| Requirement |
Do not carry the pictures over; copy every other part of the entries exactly.

| Extracted page text data |
----------------------------------------

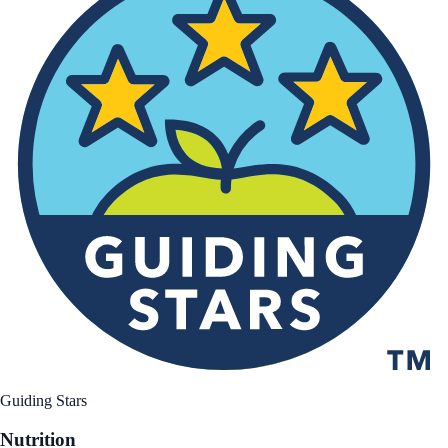
Guiding Stars
Nutrition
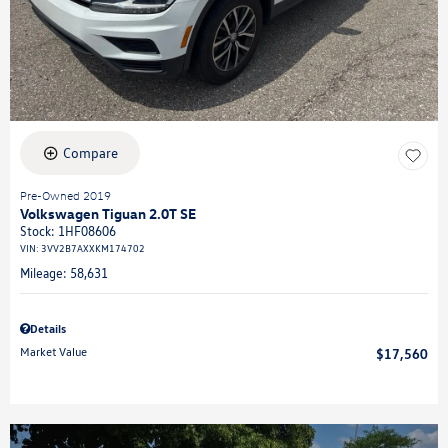
Compare
Pre-Owned 2019
Volkswagen Tiguan 2.0T SE
Stock
:
1HF08606
VIN:
3VV2B7AXXKM174702
Mileage: 58,631
Details
Market Value
$17,560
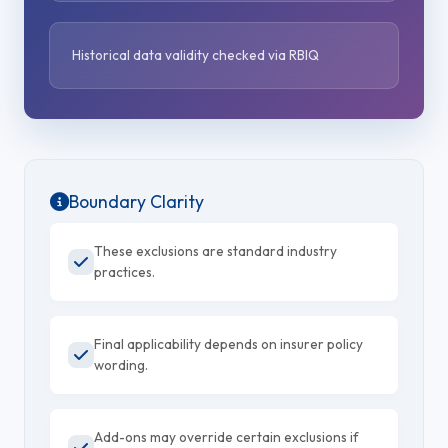
Historical data validity checked via RBIQ
Boundary Clarity
These exclusions are standard industry
practices.
Final applicability depends on insurer policy
wording.
Add-ons may override certain exclusions if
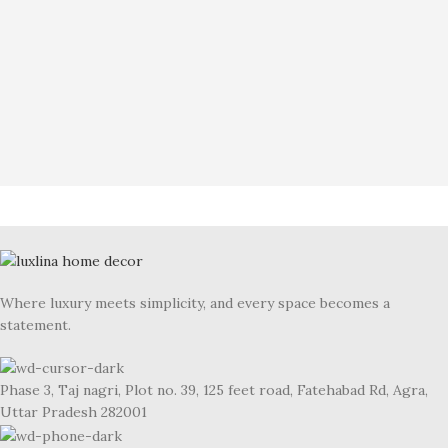
Where luxury meets simplicity, and every space becomes a
statement.
Phase 3, Taj nagri, Plot no. 39, 125 feet road, Fatehabad Rd, Agra,
Uttar Pradesh 282001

----------------------------------------

| Answer area |
Guiding Stars
Nutrition
Compare
Pre-Owned 2019
Volkswagen Tiguan 2.0T SE
Stock
:
1HF08606
VIN:
3VV2B7AXXKM174702
Mileage: 58,631
Details
Market Value
$17,560
Historical data validity checked via RBIQ
Boundary Clarity
These exclusions are standard industry
practices.
Final applicability depends on insurer policy
wording.
Add-ons may override certain exclusions if
Where luxury meets simplicity, and every space becomes a
statement.
Phase 3, Taj nagri, Plot no. 39, 125 feet road, Fatehabad Rd, Agra,
Uttar Pradesh 282001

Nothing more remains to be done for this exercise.